AIM OF THE EXERCISE
How many lines in the data below contain the word "What"? Reply with the number alone.

DATA IN THIS EXERCISE
Content starts
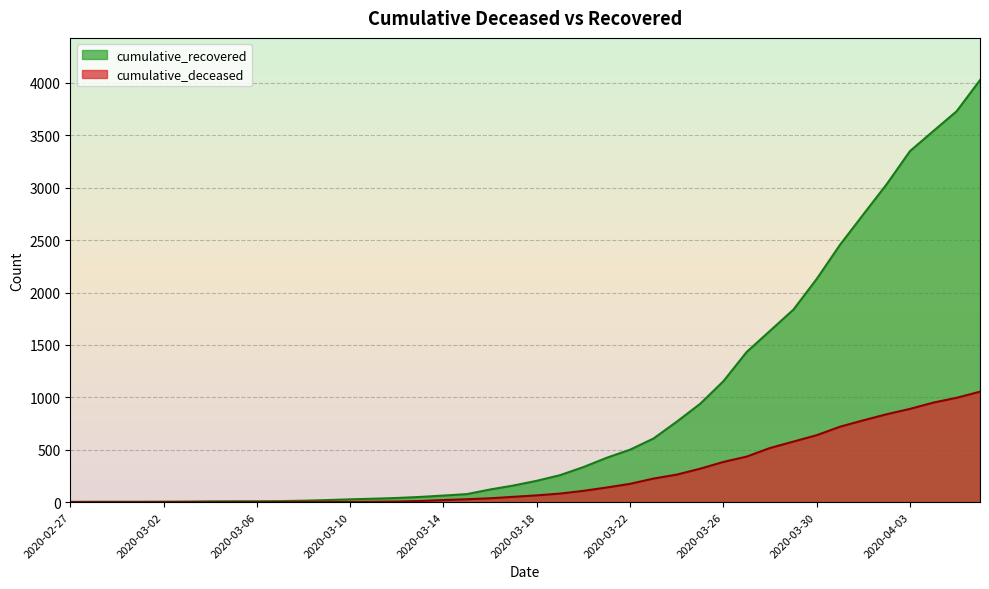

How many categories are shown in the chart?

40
Content ends
Content starts
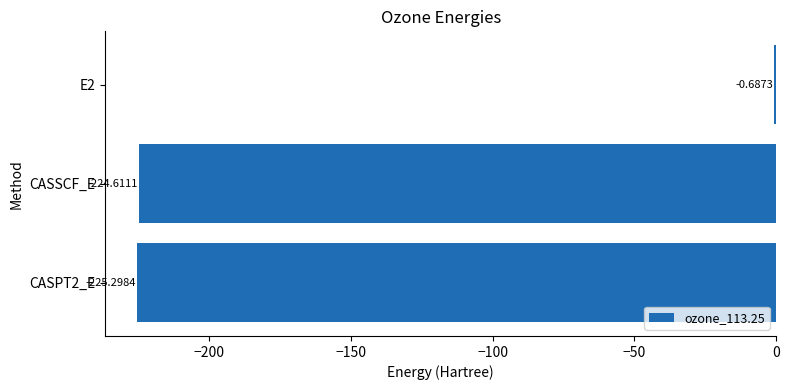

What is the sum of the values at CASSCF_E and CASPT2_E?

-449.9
Content ends
Content starts
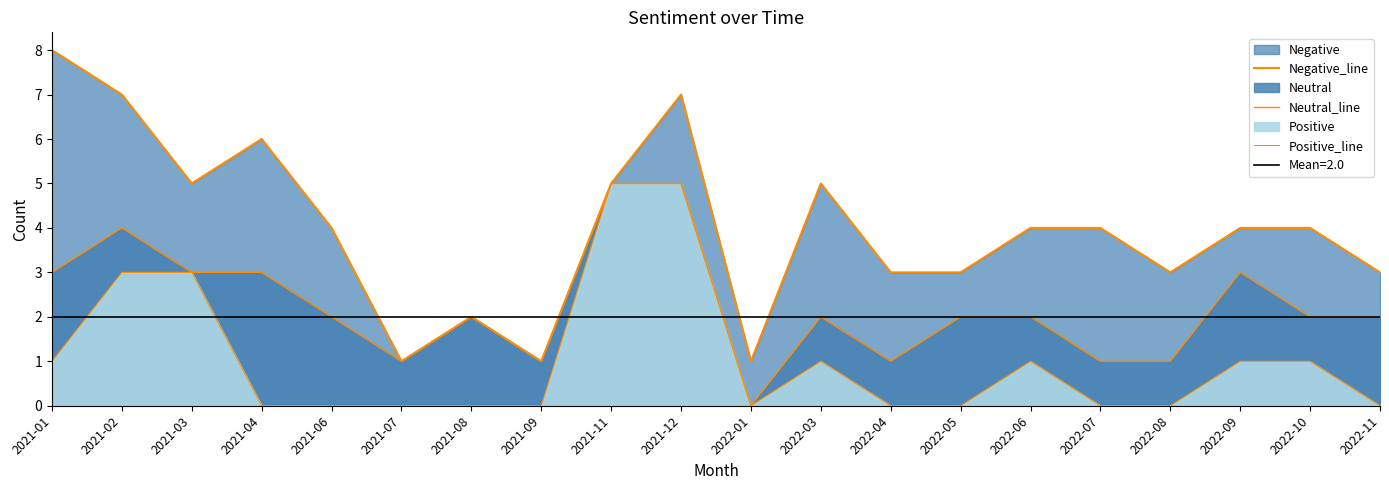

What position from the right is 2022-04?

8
Content ends
TASK RESULT
2